*Task directions:*
Print the entries that appear below, exactly as written and without their pictures.

[Document understanding data]
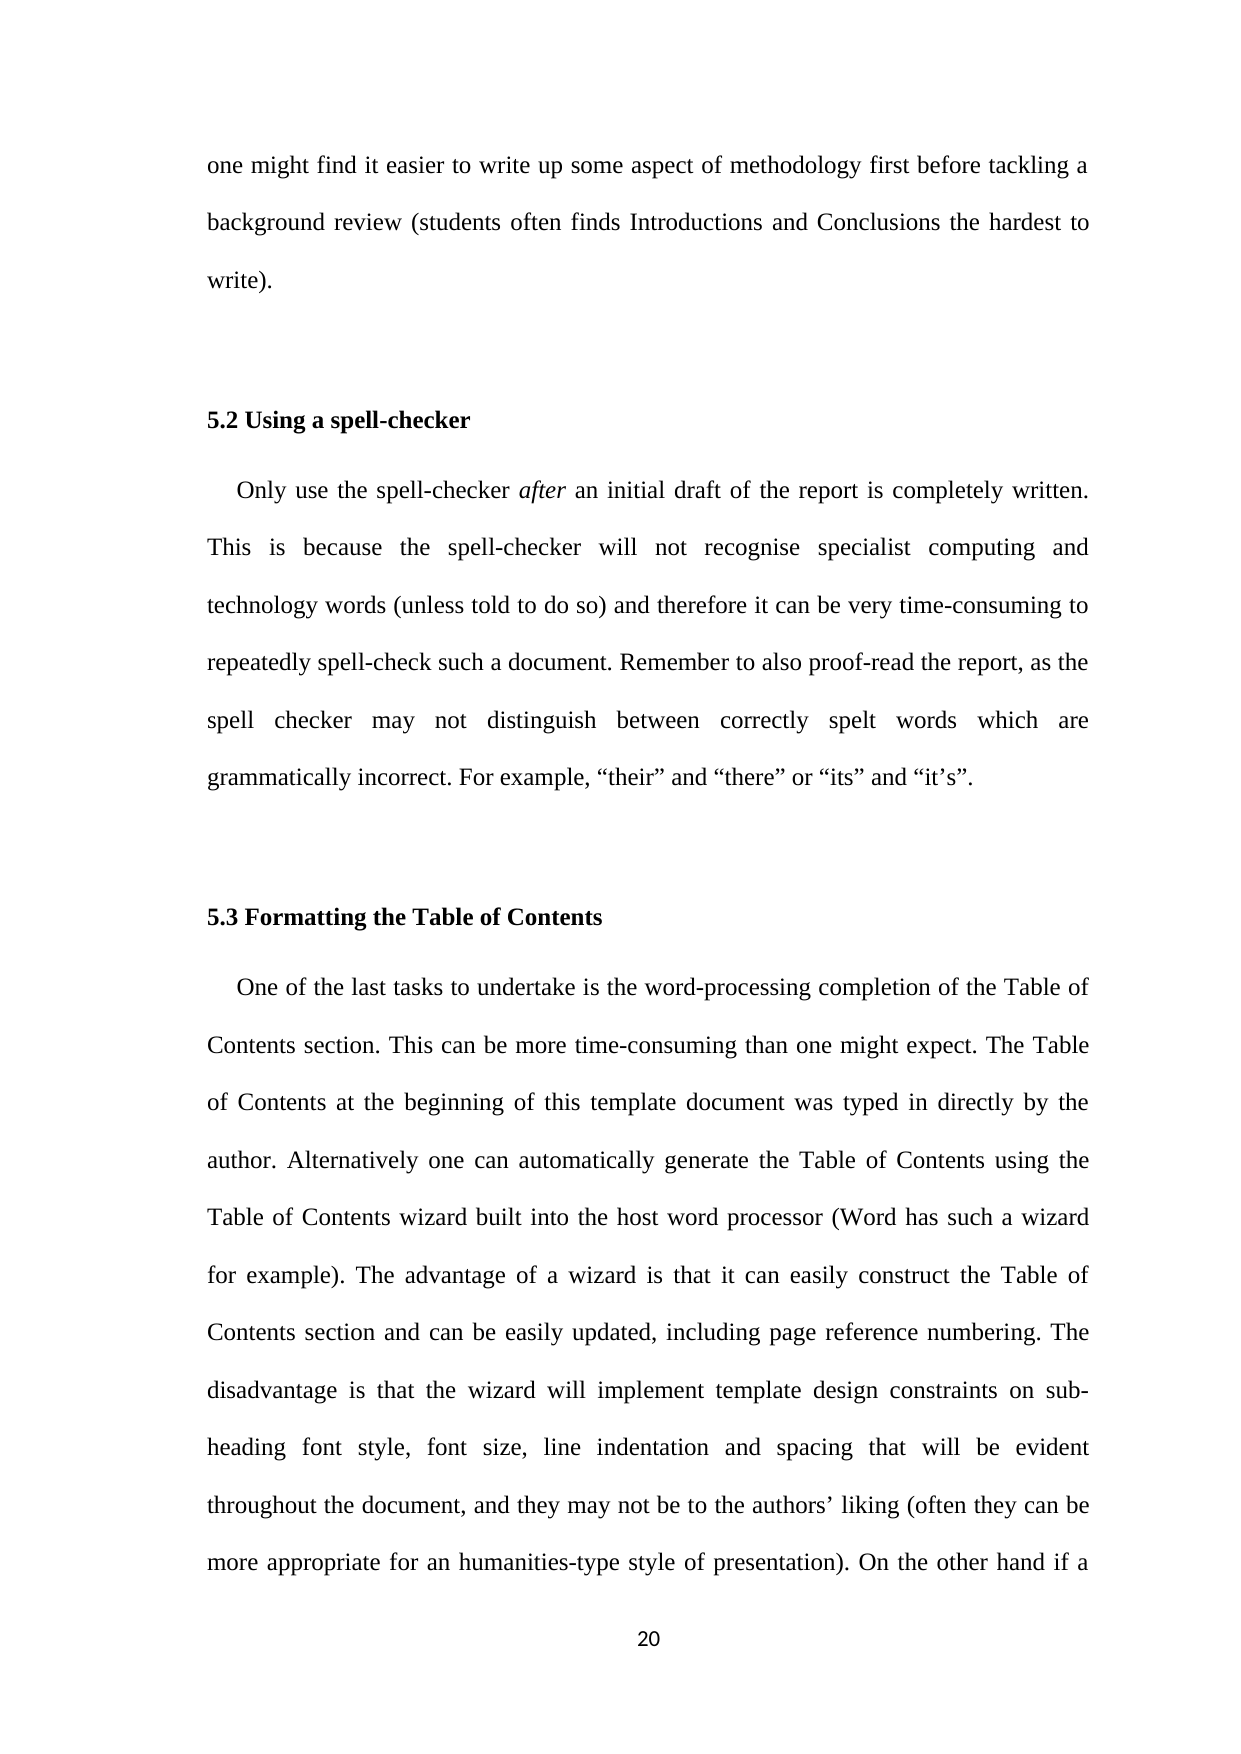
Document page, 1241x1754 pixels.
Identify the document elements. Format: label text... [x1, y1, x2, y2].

text Only use the spell-checker after an initial draft of the report is completely written. This is because the spell-checker will not recognise specialist computing and technology words (unless told to do so) and therefore it can be very time-consuming to repeatedly spell-check such a document. Remember to also proof-read the report, as the spell checker may not distinguish between correctly spelt words which are grammatically incorrect. For example, “their” and “there” or “its” and “it’s”. [207, 475, 1090, 791]
text 5.3 Formatting the Table of Contents [207, 902, 1090, 931]
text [207, 150, 1090, 294]
text 5.2 Using a spell-checker [207, 405, 1090, 434]
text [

*The answer:*
Document page, 1241x1754 pixels.
Identify the document elements. Format: label text... [x1, y1, x2, y2].

text Only use the spell-checker after an initial draft of the report is completely written. This is because the spell-checker will not recognise specialist computing and technology words (unless told to do so) and therefore it can be very time-consuming to repeatedly spell-check such a document. Remember to also proof-read the report, as the spell checker may not distinguish between correctly spelt words which are grammatically incorrect. For example, “their” and “there” or “its” and “it’s”. [207, 475, 1090, 791]
text 5.3 Formatting the Table of Contents [207, 902, 1090, 931]
text [207, 150, 1090, 294]
text 5.2 Using a spell-checker [207, 405, 1090, 434]
text [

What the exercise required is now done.